ScienceNordic and our danish partners ForskerZonen at Videnskab.dk will bring articles from some of the scientists involved throughout March, April, and May.
You can also watch the lectures online. Videos will be uploaded to each of these articles after the event.
20:00, Tuesday 14 March 2017
Byens Lys, Christiania, Copenhagen
Donald Ingber, Harvard University
Human Organs-on-Chips as replacements for animal testing
Read More at Science and Cocktails.
A human breathing lung-on-a-chip replicates the structure and function of the air sacs of the lung. A central microchannel is split into two channels by a thin, flexible, porous membrane lined with human lung cells (top) and human capillary blood cells (bottom). A vacuum applied to the side channels recreates the way human lung tissues physically expand and retract when breathing. (Video: Wyss Institute at Harvard University)
Over the past six years, we have developed more than ten different human organ chips, including devices that mimic critical functions of the lungs, kidneys, intestines, liver, and bone marrow, among others, and we have modelled other human diseases, such as inflammatory bowel disease (IBD), as well as drug toxicities.
We have also cultured living microbes from the human microbiome for weeks in direct contact with living intestinal cells within our human gut chip, which opens up a new path to study how the microbiome influences human health and disease.
But we have gone even further--we have begun to create a ‘Human Body-on-chips’ composed of multiple human organ chips sustained as integrated system by transferring fluids between their blood vessel cell-lined vascular channels.
The goal here is to use this model to determine the dynamics of drug absorption, clearance and breakdown, as well as drug effects on target tissues, so that we might be able to determine appropriate doses to use in human trials without requiring animal testing.
However, the same approach could also be used to test for dangerous effects of environmental toxins, cosmetics, household chemicals or any other environment factor.
Another exciting line of future research is the use of human organ chips for personalised medicine.
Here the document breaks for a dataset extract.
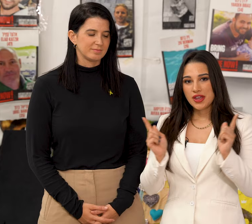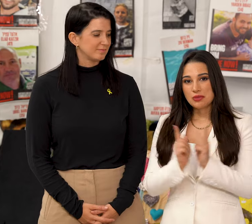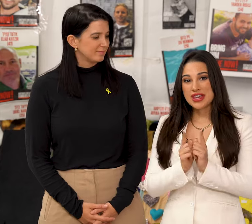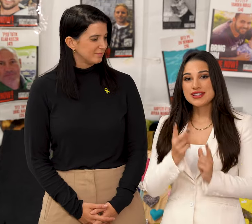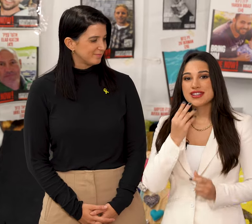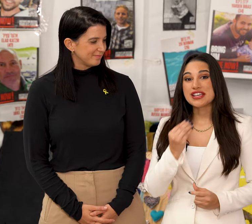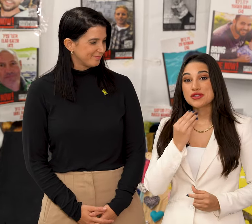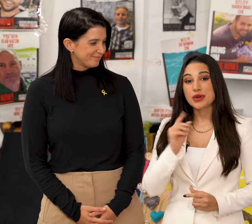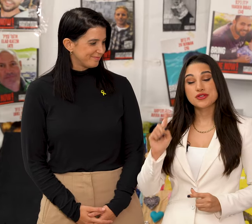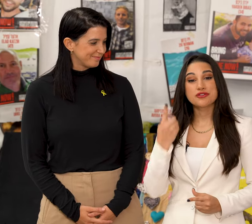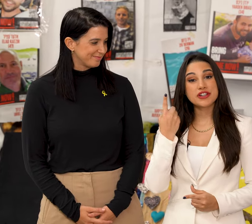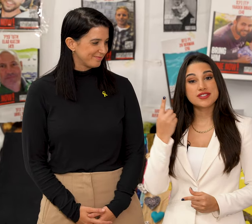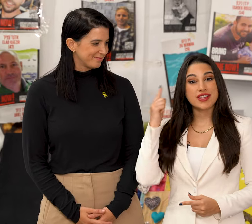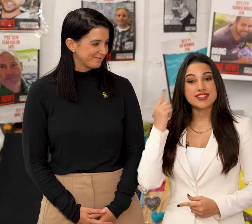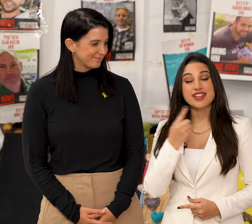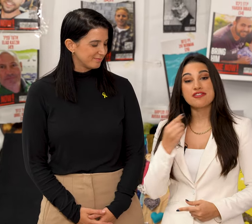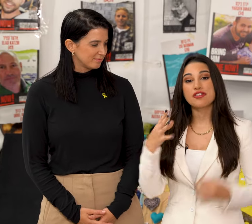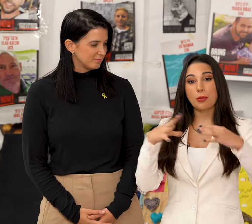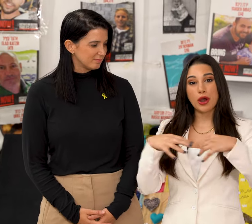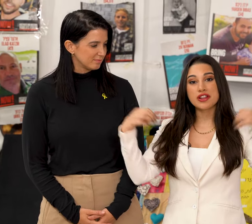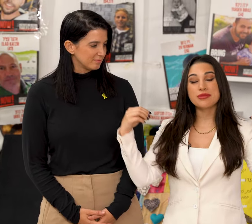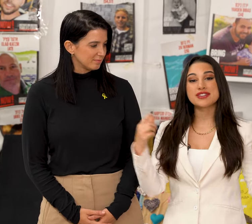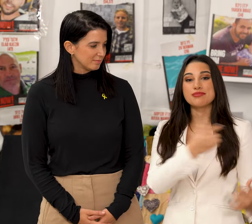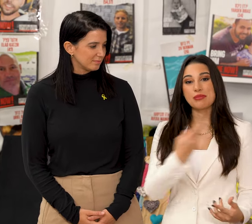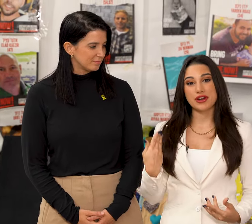Meet Israel's first Deaf Parliament member.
Given recent advances in stem cell technology where virtually any tissue type can be generated from adult skin or blood cells, someday we might be able to make your lung chip and test drugs to determine which is the best drug for you.
Or we could make organ chips from patients that represent different ethnic groups or genetic subpopulations.
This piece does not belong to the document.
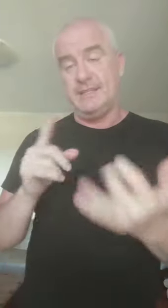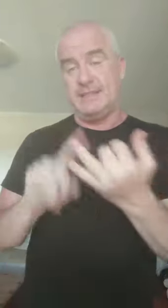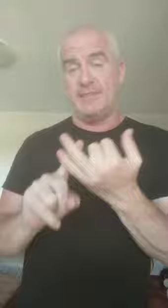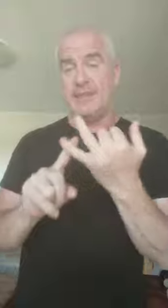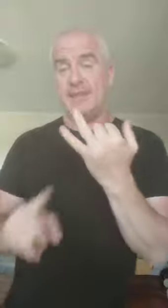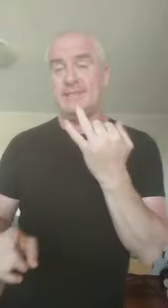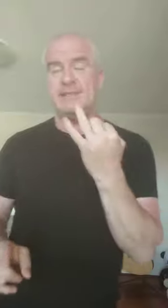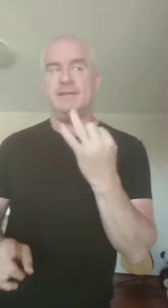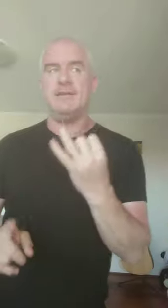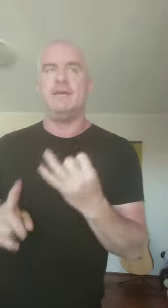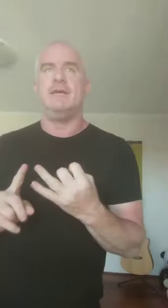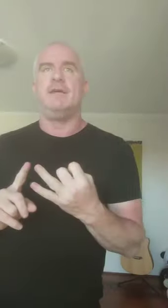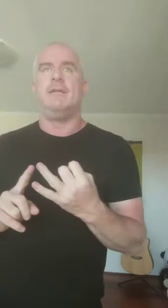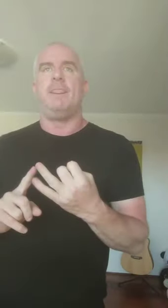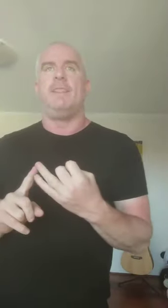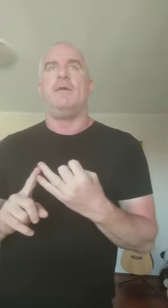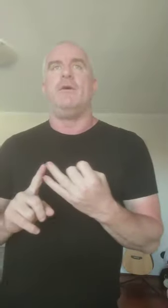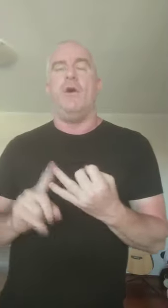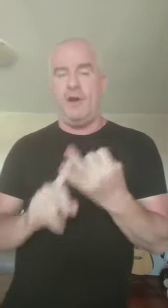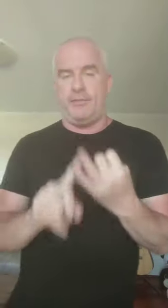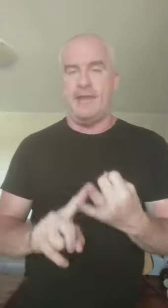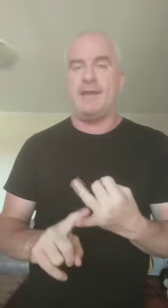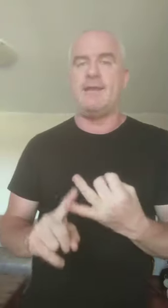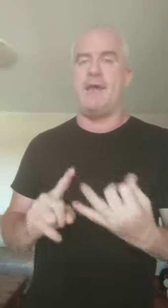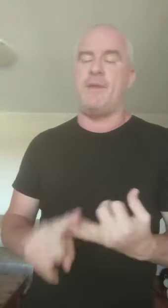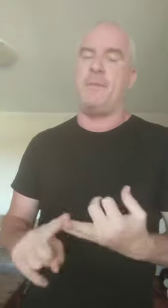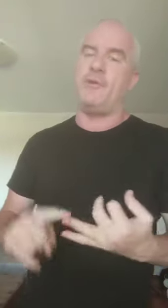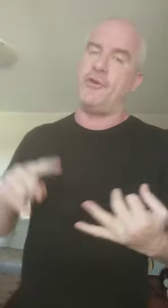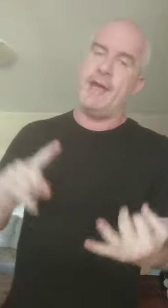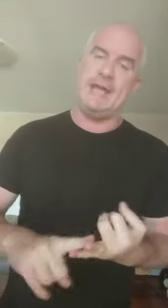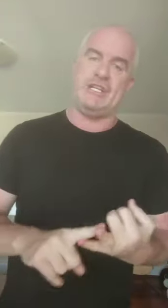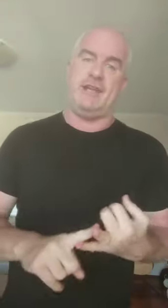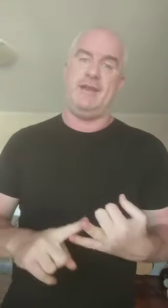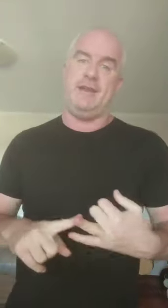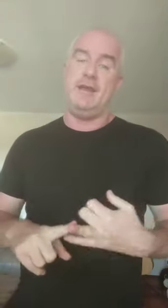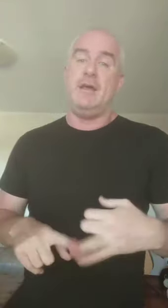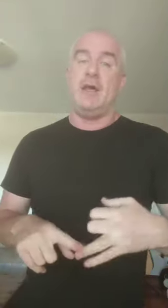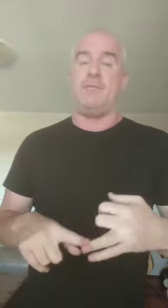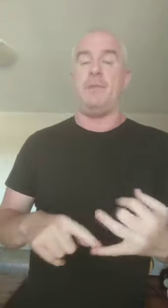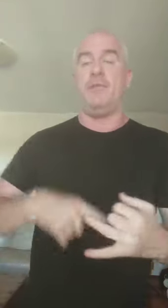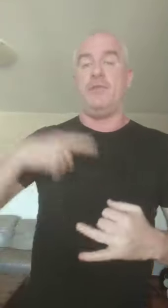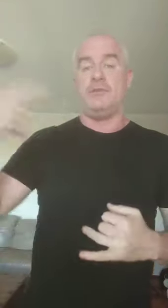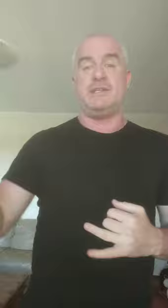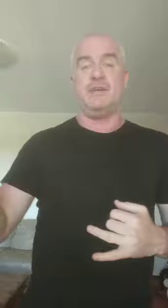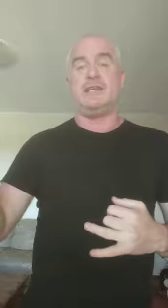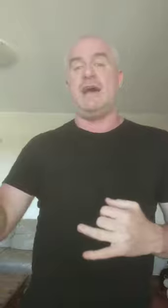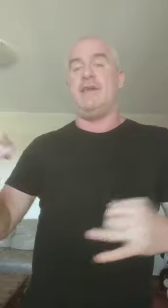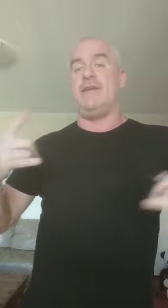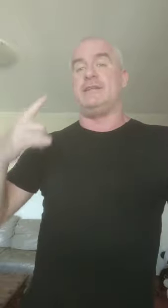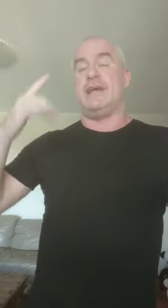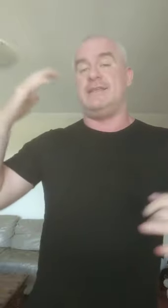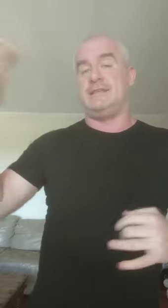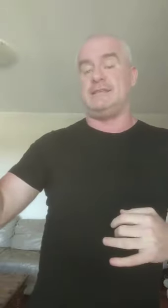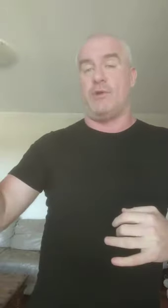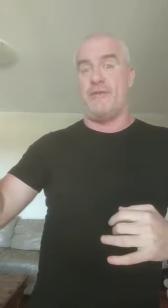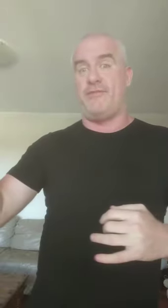Second thing is, I think that people who create shit, and people who put themselves out there and say, hey, this is what I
We could even imagine making chips with cells from children to overcome the huge challenge we face today in terms of carrying out clinical trials in paediatric populations.
I believe that combining stem cell technology with human organ chips will represent an even bigger game changer that goes far beyond personalised medicine.
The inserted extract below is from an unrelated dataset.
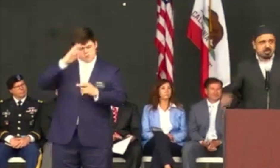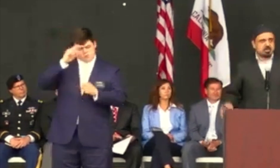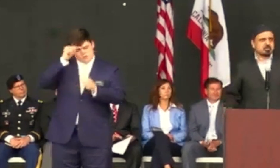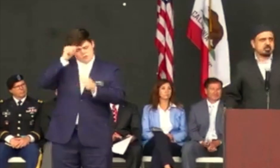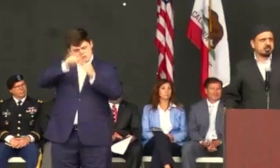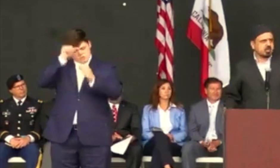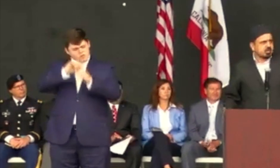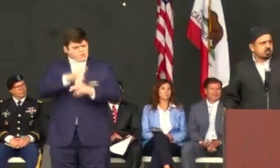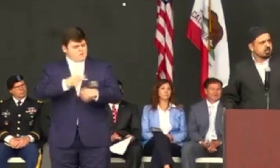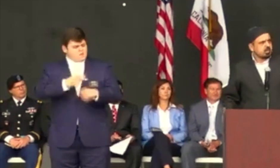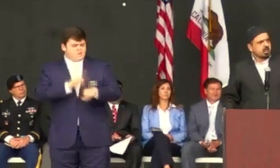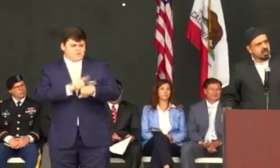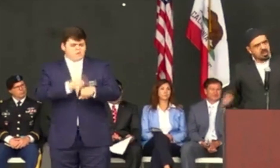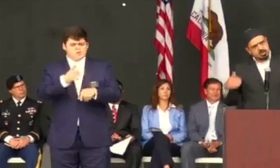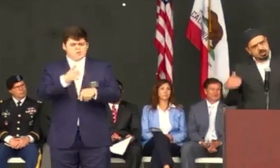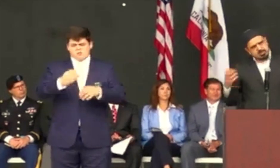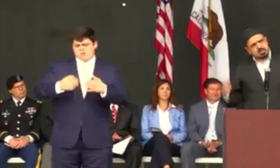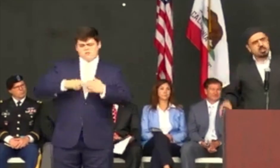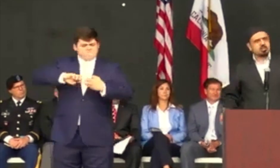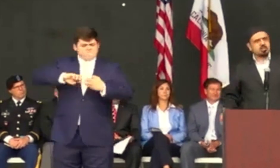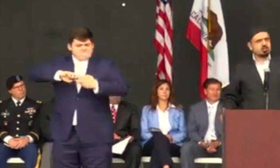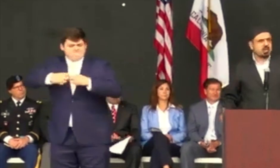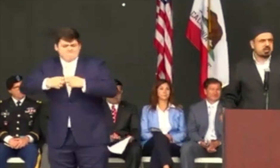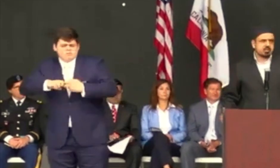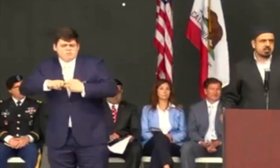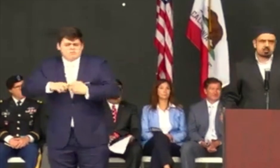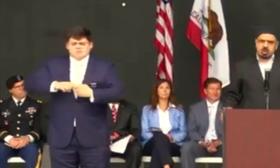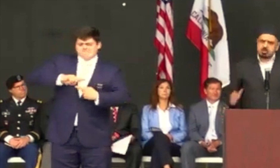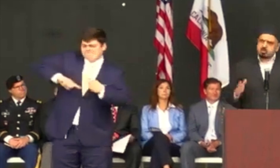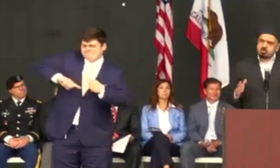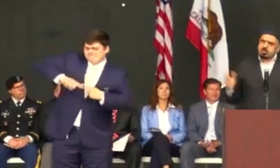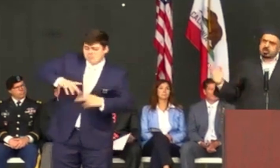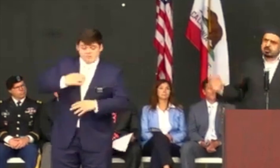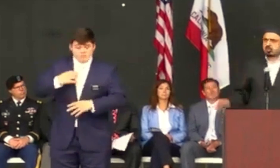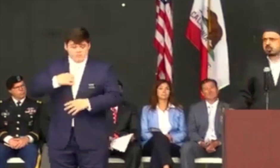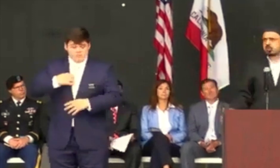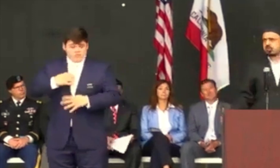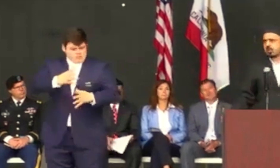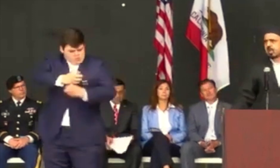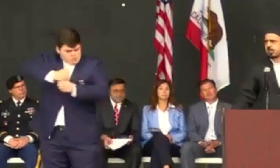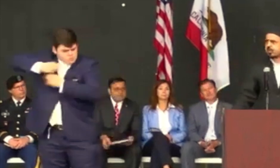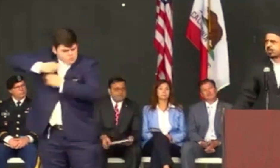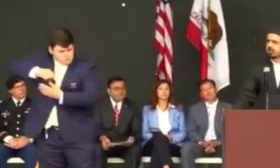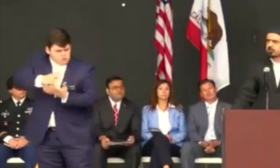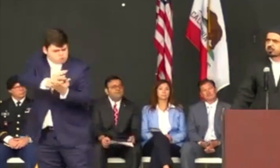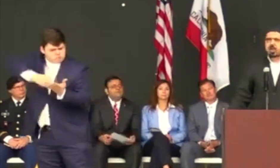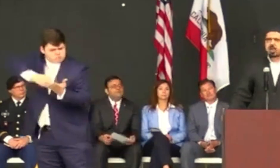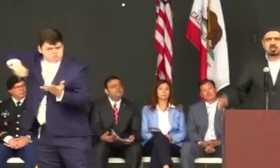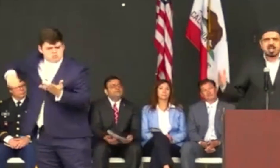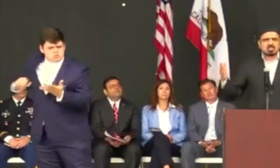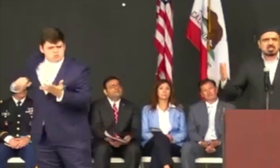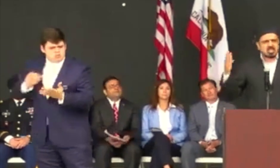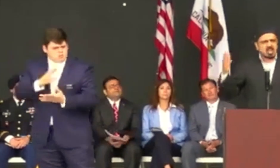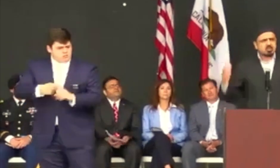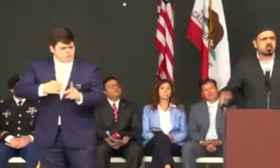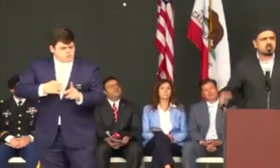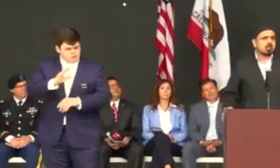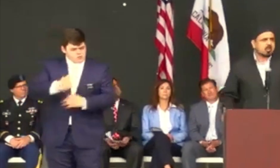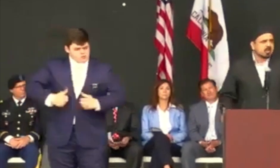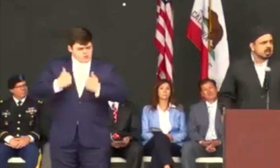and I alleviated you from that difficulty. I removed the difficulty from your life. And the man will shout, yes, yes, I do remember that time. I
The reality today is that major pharmaceutical and biotechnology companies spend huge sums to move drugs into clinical trials, and they often fail. They then analyse the data generated to explore whether some genetic subgroup of patients might have responded better than others.
If they are lucky, these companies then initiate a much more focused trial with that sub-population, and if successful, they obtain approval for a much narrower clinical application, but at great expense.
In a future with organ chips, you can imagine generating lung cells from a particular patient subgroup--say middle-aged Hispanic women with a history of COPD who are highly sensitive to cigarette smoke.
We can then make lung chips from those patients, test drugs on those chips and then use that same cohort of patients for a focused human clinical trial. This approach could drastically shorten the time required for drug development, greatly reduce costs, and significantly increase the likelihood of success.
The promise is great, but the challenge is huge.
While we cannot expect these devices to replace animal testing in the near future, if all goes well, we will see one animal model replaced at a time as data are generated that confirm chips lined with human cells can be equally robust as animal models, but produce even more relevant and predictive results.